Flieg, Ikarus

Als sich die Sängerinnen und Sänger nach der Probe verabschiedeten und zerstreuten, da sah ich in Julis Augen wieder diesen Blick. Vor Monaten war er da zum ersten Mal gewesen, gestern wieder. Er sagte, du fährst nicht mit der Bahn, wenn er da ist, sondern mit ihm, und ich weiß, warum. Ich stand neben S, wartete, sah den Blick und dachte, aber dieses Mal ist es anders. Wenn du früher vielleicht eine positive Antwort in meinen Augen gesehen hast, dann nur die letzte Hoffnung, den nicht ersterbenden Wunsch, dass doch irgendwann einmal das Märchen wahr wird. Und die Hoffnung, dass du damit, dass du etwas siehst, Recht hast, nicht nur die Vergangenheit und meine Gefühle siehst, sondern auch die Bestimmung.

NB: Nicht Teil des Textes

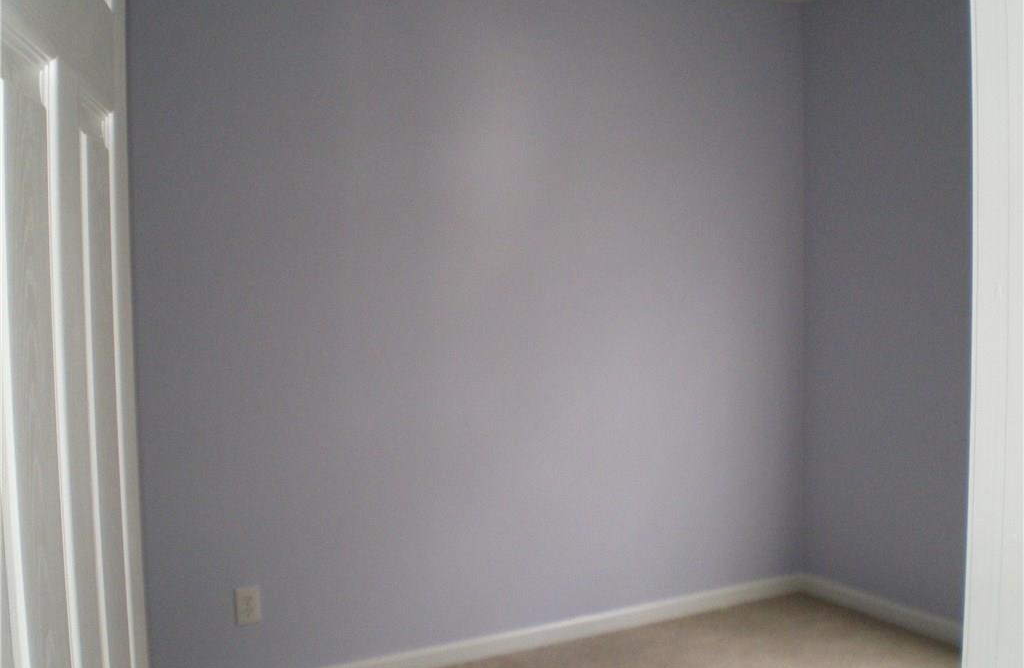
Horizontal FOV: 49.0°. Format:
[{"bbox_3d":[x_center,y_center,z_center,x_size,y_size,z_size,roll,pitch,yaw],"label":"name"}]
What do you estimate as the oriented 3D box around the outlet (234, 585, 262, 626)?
[{"bbox_3d":[-0.798,0.826,3.412,0.073,0.117,0.011,-3,5,-28],"label":"outlet"}]

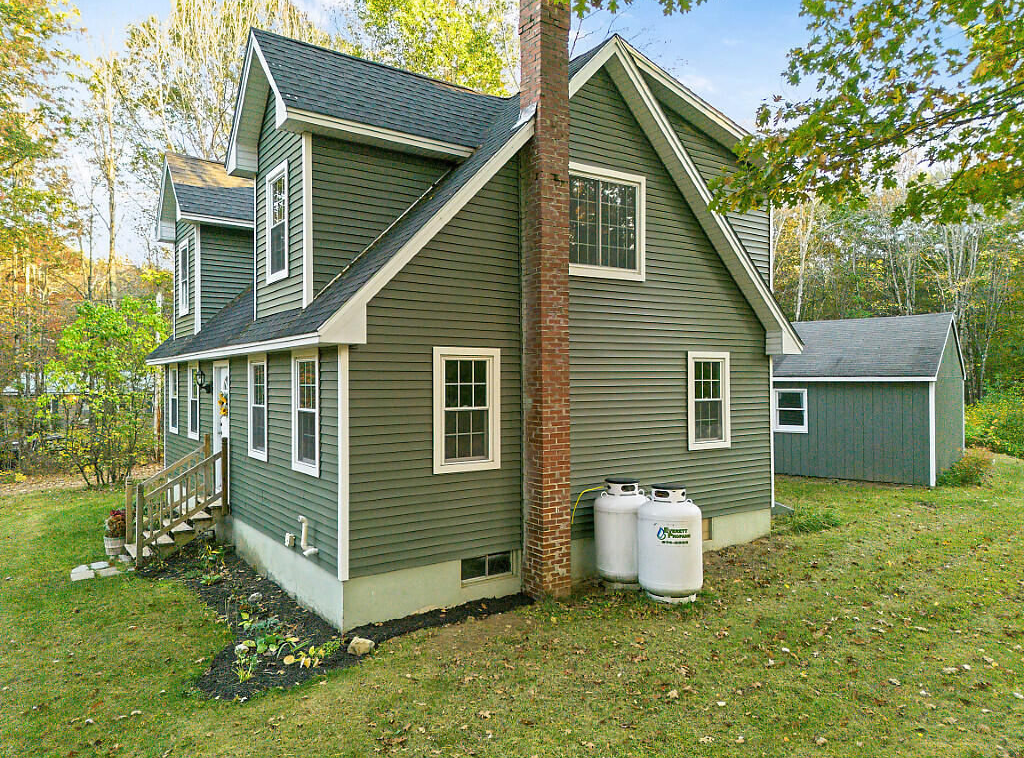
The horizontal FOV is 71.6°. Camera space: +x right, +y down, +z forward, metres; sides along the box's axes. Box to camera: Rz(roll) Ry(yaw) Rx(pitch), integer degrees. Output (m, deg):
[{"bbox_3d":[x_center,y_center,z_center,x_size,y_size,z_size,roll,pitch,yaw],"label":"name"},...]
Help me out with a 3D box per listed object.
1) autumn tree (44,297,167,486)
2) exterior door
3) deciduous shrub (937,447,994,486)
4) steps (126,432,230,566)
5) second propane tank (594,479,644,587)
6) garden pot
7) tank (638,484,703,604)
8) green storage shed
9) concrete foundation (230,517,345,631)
[{"bbox_3d":[-11.450,0.330,20.000,3.200,5.200,3.300,0,0,-35],"label":"autumn tree"},{"bbox_3d":[-4.820,0.810,11.790,0.120,2.200,1.080,0,0,-35],"label":"exterior door"},{"bbox_3d":[10.380,1.970,16.300,1.050,0.780,1.150,0,0,-35],"label":"deciduous shrub"},{"bbox_3d":[-5.280,1.840,11.200,1.400,1.830,1.270,0,0,-35],"label":"steps"},{"bbox_3d":[1.448,1.975,9.180,0.765,1.310,0.765,0,0,0],"label":"second propane tank"},{"bbox_3d":[-6.400,2.670,11.500,0.400,0.290,0.400,0,0,-35],"label":"garden pot"},{"bbox_3d":[1.900,1.965,8.550,0.765,1.330,0.765,0,0,6],"label":"tank"},{"bbox_3d":[8.620,0.400,18.450,4.900,3.980,3.700,0,0,41],"label":"green storage shed"},{"bbox_3d":[-3.030,2.370,9.390,0.220,0.540,4.670,0,0,-35],"label":"concrete foundation"}]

Wenn ich nur eines gelernt habe in den letzten Monaten, dann dies: nur Offenheit bringt mich weiter. Offenheit mir und meinen eigenen Empfindungen gegenüber. Offenheit meinen Grenzen und Ängsten und Offenheit meinen Mitmenschen gegenüber. Nicht blinde, undiskriminierende Offenheit, sondern Vertrauen in das Außen und das Andere.

Was Juli sah, war keine Phantasterei. S und ich waren - und sind durch das "waren" - auf eine Weise verbunden, die nicht bloß Freundschaft ist, jedoch auch nicht Paar oder Ex-Paar, was für so viele die einzig logischen verbleibenden Möglichkeiten sind. Ich habe den Kern des Glaubens, dass das Besondere, was ich in seiner Gegenwart und in seiner Person fühle, für mehr bestimmt ist, lange in mir getragen. Habe das, was ich hatte, als entfernt empfunden. Erhielt immer wieder - echte oder eingebildete - Impulse, die die Besonderheit in mir festigten. Ich ging einen Weg mit winzig kleinen Schritten. Er sollte zu mir führen, weg von Angst und Selbstzerfleischung, und er führte mich auch immer weiter zu emotionaler Nähe. Mit M. Als ich irgendwann endlich das starre Konzept des Entweder-Oder losließ und es sein ließ, was es war, da war plötzlich alles viel schöner - und auch S noch viel plastischer, präsenter, mir zugewandter.

Ich gebe zu, ein Teil von mir hat sich dumm und dämlich - und sooo lebendig - gefreut, dass das, was zu Beginn nur ein Blitz in einer Synapse war, immer mehr und mehr zu einem Menschen wurde, der nicht nur da ist, sondern mit mir interagiert. Und hat sich Hoffnungen gemacht, dass meine Änderung jetzt diese Änderung bewirkt hat, diese eine notwendige. (Plötzlich steht Ronja da, und sie steht auf der anderen Seite des Höllenschlunds.) Und ein Teil von mir sagt, dass ich einfach zu bequem bin, um etwas aufzugeben, das meinerseits so viel Arbeit mit mir selbst erfordert hat, so viele übersprungene Hürden. Dass ich mich mit dem Zweitbesten zufrieden gebe, weil er auch gut ist. Aber eben nicht der Richtige. Und dass auch S das denkt.

Doch dann kommt die Einsicht über mich, dass, tatsächlich, nicht die Welt da draußen mir nie denjenigen beschert hat, der zu mir gehört und gehören will, sondern dass ich durch die falsche Brille geschaut habe. Und dass es schon seine Richtigkeit hat, dass mein Bauch mit dem zusammen sein will, mit dem ich zusammen bin.